Conversion Impact and User Experience
Our clients depend on lead forms. Every additional click, checkbox, or page interruption reduces conversion rate — sometimes measurably. Even “invisible” versions of reCAPTCHA can produce false positives that force legitimate users to re-verify or reload the form. In B2B traffic, where most visitors arrive from corporate VPNs or firewalls, the risk of false negatives (legit users flagged as bots) is even higher.
The new Redis-based protection, by contrast, is invisible to humans. It doesn’t require a visual puzzle or user interaction. It validates natural behavior — page view, short delay, form submission — something no real prospect notices.
Privacy and Compliance Concerns
Many of the sites we manage operate under strict privacy requirements. reCAPTCHA v3 collects extensive telemetry, including device fingerprints, mouse movement data, and sometimes cookies linked to other Google services. That creates GDPR and DPA review overhead, especially for EU-hosted domains.
With our in-house mechanism, all validation happens on our own infrastructure. We keep the data transient (TTL-based in Redis) and never store personally identifiable information beyond what’s required to process the submission.

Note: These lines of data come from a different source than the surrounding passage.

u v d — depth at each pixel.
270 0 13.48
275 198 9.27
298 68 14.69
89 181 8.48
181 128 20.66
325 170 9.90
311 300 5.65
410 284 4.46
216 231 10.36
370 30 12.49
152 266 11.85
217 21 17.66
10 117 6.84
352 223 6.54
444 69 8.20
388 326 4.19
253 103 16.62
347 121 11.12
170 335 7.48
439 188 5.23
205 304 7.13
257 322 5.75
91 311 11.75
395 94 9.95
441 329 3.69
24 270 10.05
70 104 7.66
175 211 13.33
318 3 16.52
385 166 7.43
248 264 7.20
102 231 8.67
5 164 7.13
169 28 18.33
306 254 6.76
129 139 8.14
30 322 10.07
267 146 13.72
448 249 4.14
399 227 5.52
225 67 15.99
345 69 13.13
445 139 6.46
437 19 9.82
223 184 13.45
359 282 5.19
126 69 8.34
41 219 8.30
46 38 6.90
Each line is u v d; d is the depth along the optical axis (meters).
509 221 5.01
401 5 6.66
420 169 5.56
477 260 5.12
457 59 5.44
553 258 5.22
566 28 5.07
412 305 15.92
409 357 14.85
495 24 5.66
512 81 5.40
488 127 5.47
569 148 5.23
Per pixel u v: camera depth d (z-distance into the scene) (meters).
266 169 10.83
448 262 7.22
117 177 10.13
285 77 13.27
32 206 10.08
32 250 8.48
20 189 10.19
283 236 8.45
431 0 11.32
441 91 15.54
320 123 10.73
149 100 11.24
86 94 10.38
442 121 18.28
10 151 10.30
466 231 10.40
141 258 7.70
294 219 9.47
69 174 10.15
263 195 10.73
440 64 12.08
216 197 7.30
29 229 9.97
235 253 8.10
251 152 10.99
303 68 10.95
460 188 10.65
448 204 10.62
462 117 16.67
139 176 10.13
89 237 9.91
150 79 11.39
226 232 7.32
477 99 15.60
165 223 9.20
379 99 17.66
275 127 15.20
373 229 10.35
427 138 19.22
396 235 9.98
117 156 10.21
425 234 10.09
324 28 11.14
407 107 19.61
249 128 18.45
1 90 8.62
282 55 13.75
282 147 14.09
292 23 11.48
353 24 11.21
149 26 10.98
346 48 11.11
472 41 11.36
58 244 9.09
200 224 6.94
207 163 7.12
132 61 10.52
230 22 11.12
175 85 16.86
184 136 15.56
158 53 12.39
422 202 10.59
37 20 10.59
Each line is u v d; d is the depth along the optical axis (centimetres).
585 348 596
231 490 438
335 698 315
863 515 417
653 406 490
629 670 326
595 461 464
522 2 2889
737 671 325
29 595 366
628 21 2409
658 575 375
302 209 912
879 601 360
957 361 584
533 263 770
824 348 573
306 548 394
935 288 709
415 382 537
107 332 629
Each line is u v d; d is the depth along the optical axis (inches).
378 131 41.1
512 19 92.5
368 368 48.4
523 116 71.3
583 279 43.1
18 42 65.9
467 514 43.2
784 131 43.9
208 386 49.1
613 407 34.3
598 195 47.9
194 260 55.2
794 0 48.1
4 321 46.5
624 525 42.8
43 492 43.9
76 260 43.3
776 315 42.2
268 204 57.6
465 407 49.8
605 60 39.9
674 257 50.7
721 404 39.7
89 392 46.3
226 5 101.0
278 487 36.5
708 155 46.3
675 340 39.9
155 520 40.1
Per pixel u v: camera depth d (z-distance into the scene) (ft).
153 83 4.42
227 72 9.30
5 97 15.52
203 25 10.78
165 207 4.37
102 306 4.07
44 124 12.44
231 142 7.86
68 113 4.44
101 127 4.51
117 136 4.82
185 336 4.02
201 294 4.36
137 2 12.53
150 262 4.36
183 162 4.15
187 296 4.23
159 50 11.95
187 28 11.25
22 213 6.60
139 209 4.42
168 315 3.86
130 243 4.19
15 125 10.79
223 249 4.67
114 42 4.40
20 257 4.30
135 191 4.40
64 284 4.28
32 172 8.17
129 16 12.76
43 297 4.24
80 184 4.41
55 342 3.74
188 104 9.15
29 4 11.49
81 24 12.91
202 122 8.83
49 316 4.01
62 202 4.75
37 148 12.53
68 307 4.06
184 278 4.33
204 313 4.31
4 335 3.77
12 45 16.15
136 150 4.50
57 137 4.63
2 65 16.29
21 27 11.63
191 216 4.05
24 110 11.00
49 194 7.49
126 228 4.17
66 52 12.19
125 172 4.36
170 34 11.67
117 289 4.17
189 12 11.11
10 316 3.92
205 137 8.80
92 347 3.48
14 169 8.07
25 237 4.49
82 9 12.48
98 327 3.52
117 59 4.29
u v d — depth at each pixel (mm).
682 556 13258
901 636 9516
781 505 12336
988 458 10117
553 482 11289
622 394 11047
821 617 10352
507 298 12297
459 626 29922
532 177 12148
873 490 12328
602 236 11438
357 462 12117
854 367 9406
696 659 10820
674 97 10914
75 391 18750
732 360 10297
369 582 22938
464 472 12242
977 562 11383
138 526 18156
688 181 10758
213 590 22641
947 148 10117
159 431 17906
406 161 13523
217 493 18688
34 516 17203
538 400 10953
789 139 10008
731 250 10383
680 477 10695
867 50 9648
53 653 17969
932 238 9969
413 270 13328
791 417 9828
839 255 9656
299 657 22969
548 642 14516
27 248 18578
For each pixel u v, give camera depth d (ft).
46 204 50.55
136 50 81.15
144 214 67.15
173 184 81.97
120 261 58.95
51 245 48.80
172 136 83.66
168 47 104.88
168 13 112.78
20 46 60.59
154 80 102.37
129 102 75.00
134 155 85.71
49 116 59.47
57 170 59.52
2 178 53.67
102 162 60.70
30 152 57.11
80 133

Economic and Operational Factors
reCAPTCHA and Cloudflare both depend on external APIs, quotas, and version lifecycles. Implementing them across dozens of independent client domains means handling multiple site keys, keeping configurations synchronized, and monitoring solve-rate metrics. That adds recurring operational overhead that doesn’t exist in our self-contained system.
Our Redis-based validation, on the other hand, scales horizontally with zero external dependencies. It requires no per-domain key, works consistently across frameworks, and automatically expires all state.
Security Efficacy
Modern automation frameworks like Selenium or Puppeteer can already solve most “invisible” CAPTCHAs and even some Turnstile challenges. There are also large-scale solver networks that handle reCAPTCHA v2 and v3 for fractions of a cent per solve. In other words, CAPTCHAs are no longer expensive for attackers.
What they still can’t easily fake, however, is behavioral causality: the chain of actions that our Redis tracker enforces — visit form page → wait realistic time → submit once with valid session and PoW. This approach shifts cost and complexity back onto the attacker instead of our users.
Strategic Flexibility
By keeping the protection logic server-side, I can introduce adaptive or “step-up” layers later — for example, adding Turnstile or reCAPTCHA only for sessions that fail behavioral checks or exceed submission thresholds. That means we keep friction low for legitimate users while maintaining the option to harden when necessary.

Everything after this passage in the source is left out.